Über Papst Johannes XXIII. (Papst von 1958 bis 1963) erzählt man folgende Anekdote: Als er gerade Papst geworden war, konnte er kaum schlafen. Die Bürde der Verantwortung, all das, was er tun wollte, lastete schwer auf ihm. Er stand unter Dauerstress.

Da erschien ihm eines Nachts Gott im Traum und sagte: „Giovanni, nimm dich nicht so wichtig!“ Der Papst befolgte den Ratschlag des Herrn und konnte von da an bestens schlafen.

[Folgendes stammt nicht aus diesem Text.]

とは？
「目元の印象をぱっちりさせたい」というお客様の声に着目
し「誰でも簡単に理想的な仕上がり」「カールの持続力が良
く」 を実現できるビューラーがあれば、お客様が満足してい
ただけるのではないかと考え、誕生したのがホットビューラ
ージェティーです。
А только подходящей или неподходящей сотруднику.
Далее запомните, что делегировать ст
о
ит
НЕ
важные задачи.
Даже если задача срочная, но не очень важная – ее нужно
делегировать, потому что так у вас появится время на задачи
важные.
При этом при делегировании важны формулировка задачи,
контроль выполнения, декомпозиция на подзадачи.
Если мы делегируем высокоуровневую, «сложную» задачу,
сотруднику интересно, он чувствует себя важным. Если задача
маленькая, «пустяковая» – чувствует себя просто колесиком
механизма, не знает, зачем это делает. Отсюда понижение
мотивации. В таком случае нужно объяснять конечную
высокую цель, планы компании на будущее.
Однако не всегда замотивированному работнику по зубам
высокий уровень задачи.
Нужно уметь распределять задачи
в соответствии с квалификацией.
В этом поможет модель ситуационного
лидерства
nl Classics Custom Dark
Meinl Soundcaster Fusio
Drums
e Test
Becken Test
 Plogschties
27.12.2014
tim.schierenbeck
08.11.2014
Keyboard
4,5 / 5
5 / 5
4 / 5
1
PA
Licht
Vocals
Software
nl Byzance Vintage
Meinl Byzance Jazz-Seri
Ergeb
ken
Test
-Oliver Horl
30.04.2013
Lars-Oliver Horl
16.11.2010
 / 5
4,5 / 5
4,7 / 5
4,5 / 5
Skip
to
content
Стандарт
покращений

Kann man Dauerstress auflösen?

Die Auflösung des Stresses durch den Papst verwirklicht eine Grundeinsicht Buddhas: anatta, was man mit Seelenlosigkeit übersetzen kann. Anatta meint aber auch und vor allem, dass es im ganzen Universum nichts und niemanden gibt, der Herrscher oder Herrscherin über eine Situation ist: Kein Gott, kein Mensch, kein sonstiges Wesen hat die Macht, seinen Willen voll durchzusetzen. Eigentlich ist das eine Alltagserfahrung: All das Gewinsel und all die Schmeicheleien der Gläubigen gegenüber ihrem Gott nützen nichts. Die Welt bleibt weiterhin ein ungerechtes Jammertal. Obwohl wir oft Kontrollwahn, Perfektionismus und Allmachtsfantasien verfallen, fallen wir immer wieder auf die Nase. Wir nehmen uns und unsere irdischen und himmlischen Götter viel zu wichtig. Wie oft staunen wir, dass sich die Erde bewegte, als wir noch nicht da waren. Und weil wir uns im Kleinen und im Großen so wichtig nehmen, setzen wir uns selbst unter Stress. Da hilft es, sich zu sagen: sabbe dhammā anattā – alle Wirklichkeit ist herrenlos. Auch wir sind nicht Herrscher und Herrscherinnen über uns selbst. Auch wir sind eine Funktion von aus unserem Organismus aufsteigenden, durch unsere Vergangenheit mitbedingten Faktoren. Es gibt keine autonome Seele, die im Hintergrund sitzt, zuschaut und die Verantwortung für das ganze Schlamassel trägt.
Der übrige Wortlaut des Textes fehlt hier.